City studies possibilities of creating its own PD
by Coy Slavik, Advance-Guard Editor
Jul 24, 2013 | 1237 views | 0 0 comments | 10 10 recommendations | email to a friend | print
GOLIAD – The Goliad City Council found itself thrust into the school resource officer debate at its July 16 meeting.

Goliad ISD Super-intendent Emilio Vargas III spoke to the council about the school district’s interlocal agreement with Goliad County providing an SRO, which will expire Sept. 30 if GISD and the county can’t overcome their contractual stalemate.

One solution, Vargas said, would be if the city created its own police department and worked an agreement with Goliad ISD to provide an SRO.

“We have other options to us, but we’d rather work within the confines of our own community,” Vargas said. “The cost of the SRO to the county of Goliad has not been one penny. We pay the retirement, insurance and salary.”

Mayor Jay Harvey said there had been discussion of creating a police department long before the county and GISD came to an impasse over the SRO issue.

“I know some of us have talked about for a while now and it may be time to look into it,” Harvey said.

“We had a lot of burglaries that happened for a little while,” Harvey said. “Nothing against the sheriff’s office, but they’ve got their plate full. When you have a couple of deputies on duty and you have an incident way out in Schroeder, that leaves us sitting here without any officer patrolling.”

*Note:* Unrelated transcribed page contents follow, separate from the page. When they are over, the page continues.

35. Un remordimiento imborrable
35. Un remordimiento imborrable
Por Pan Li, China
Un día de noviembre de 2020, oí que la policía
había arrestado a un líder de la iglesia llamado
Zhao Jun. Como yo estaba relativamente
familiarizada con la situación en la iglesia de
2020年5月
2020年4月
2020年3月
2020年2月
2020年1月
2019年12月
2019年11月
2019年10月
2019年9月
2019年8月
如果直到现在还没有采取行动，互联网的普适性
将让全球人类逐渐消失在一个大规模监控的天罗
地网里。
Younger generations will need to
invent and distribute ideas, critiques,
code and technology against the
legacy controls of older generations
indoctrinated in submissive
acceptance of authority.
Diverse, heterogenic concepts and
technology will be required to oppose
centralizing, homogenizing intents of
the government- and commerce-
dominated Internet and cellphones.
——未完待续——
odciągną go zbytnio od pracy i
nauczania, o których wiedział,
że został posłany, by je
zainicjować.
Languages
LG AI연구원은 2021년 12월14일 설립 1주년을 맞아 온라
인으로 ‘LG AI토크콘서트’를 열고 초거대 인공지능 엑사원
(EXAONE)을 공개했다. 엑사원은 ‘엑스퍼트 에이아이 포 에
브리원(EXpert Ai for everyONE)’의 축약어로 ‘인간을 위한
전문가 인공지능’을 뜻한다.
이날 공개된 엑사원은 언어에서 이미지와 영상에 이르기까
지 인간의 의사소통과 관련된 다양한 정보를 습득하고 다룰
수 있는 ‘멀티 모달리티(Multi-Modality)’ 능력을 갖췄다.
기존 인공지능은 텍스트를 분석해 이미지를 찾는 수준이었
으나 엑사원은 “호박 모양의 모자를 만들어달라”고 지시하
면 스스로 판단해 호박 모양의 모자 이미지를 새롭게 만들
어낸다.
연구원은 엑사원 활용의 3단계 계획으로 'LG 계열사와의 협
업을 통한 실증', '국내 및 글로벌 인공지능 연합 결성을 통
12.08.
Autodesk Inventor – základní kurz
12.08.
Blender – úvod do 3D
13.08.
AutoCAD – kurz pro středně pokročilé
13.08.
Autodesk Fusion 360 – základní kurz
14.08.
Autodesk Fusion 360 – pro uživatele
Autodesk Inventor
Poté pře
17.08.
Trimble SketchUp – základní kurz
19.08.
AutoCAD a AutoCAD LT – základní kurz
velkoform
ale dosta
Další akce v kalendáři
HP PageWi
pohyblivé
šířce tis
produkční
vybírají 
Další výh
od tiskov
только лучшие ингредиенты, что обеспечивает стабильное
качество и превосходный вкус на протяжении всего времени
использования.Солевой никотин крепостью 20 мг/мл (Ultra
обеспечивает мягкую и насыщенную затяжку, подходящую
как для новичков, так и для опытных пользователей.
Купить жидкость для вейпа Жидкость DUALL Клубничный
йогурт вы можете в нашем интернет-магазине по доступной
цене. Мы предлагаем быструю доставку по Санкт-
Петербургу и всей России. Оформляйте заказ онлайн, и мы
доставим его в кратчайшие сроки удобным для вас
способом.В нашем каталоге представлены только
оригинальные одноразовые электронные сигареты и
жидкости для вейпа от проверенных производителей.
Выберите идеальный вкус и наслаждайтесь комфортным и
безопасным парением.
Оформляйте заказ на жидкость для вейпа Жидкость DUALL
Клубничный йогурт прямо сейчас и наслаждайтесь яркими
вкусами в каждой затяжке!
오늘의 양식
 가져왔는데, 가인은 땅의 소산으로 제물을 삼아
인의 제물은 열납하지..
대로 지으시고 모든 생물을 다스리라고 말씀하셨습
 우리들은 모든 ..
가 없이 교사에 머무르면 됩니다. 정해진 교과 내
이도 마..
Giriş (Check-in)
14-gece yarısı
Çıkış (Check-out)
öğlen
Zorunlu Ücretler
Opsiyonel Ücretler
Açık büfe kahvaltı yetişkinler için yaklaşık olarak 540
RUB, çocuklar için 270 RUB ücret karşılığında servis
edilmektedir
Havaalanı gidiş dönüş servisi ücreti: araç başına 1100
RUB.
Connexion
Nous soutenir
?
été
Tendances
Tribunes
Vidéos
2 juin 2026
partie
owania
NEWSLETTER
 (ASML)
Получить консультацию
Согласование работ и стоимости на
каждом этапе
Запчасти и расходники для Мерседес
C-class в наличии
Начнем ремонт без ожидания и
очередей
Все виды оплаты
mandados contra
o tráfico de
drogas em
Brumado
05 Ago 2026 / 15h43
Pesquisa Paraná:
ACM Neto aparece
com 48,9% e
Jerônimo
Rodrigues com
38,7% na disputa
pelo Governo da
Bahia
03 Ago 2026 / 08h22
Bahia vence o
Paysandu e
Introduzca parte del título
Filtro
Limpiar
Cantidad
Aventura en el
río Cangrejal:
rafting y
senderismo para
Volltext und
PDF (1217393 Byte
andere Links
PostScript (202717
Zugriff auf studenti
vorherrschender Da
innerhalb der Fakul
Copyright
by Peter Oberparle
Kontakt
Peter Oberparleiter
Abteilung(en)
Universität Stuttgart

Council members appeared split on the idea of the city creating its own police department.

Councilman Buddy Zavesky said the cost of creating a police department would be too much of a burden on the taxpayers.

“We’ll have to pay officers’ salaries, officers’ equipment, automobiles, insurance, guns and office personnel,” Zavesky said. “We don’t have enough room here, so we’ll have to find another building.

“What kind of revenue will we get out of a police department? I don’t want us to become another (speed trap like) Kendleton or Selma.”

“What does it cost to keep your citizens safe?” Harvey answered.

Goliad hasn’t had a police department since 1985.

“Things have changed since the 1980’s,” Harvey said. “We have a lot more folks coming through this community coming from Laredo to Houston. We have some pretty bad individuals coming through this community. I can’t think of a city our size that doesn’t have a police department. ... I think it’s time for one.”

Zavesky said he didn’t like the city to be forced to provide a solution for the school district and county not being able to reach an agreement.

“I don’t they need to hamstring the city’s people again with more taxes. I have nothing against the SRO. I just know those two entities cannot get together and that’s bad because we pay more county taxes inside the city for stuff we don’t get. We pay for the sheriff’s office and EMS. Now we want the city to come back and throw more money back into the budget, which will mean we’ll have to tighten up on streets and whatever.”

“Let’s look into it and check it out before we talk about being tight with the street department and all that stuff,” Councilman Lionel Garcia said.

Harvey said Goliad County Sheriff Kirby Brumby told him the city could use the county jail and dispatch services.

“And at no charge?” Zevesky asked Harvey.

“There will be a charge,” Councilman Ed Carter said.

Precinct 1 Deputy Constable Daniel San Miguel spoke to the council and said GCSO can’t enforce city ordinances that a police department would have the authority to do.

“On my radio on July 4, a lady called in and there was a person right near the sheriff’s office blowing up fireworks,” San Miguel said. “The deputy told the dispatcher to tell the caller to contact a city council member, because it’s a city ordinance and we can’t enforce it.”

San Miguel asked the city council who in the city enforces city ordinances.

Zavesky said city secretary Pam Long is authorized to send out letters to suspected violators, who must appear within 10 days or face possible court action.

“The problem with that is if you have somebody blowing up fireworks, they’re not going to wait for a letter to come in the mail before they quit doing it,” Harvey said.

“When you have the deputies out chasing cows in the county and somebody breaks into a home here in the city, who are you supposed to call? City council?” San Miguel said. “This town is completely unprotected. If somebody goes to the Circle K and robs it, are you going to send that robber a letter in the mail?”

Former Mayor Hernan Jaso said he supports the city having its own police department. He said he helped initiate the creation of a Goliad PD in the 1970’s.

“The county was no enforcing our ordinances and most of the time wouldn’t even answer the calls,” Jaso said. “We relied on the Golden Crescent Planning Commission and were issued grants for law enforcement. Law enforcement agencies throughout the region came to our side. DPS has a warehouse full of cars that are available through grants. ... There are ways of doing this.”

Zavesky suggested the council study police department’s from other cities in the region similar in size of Goliad.

The Advance-Guard could not reach Brumby for comment by Monday’s press deadline.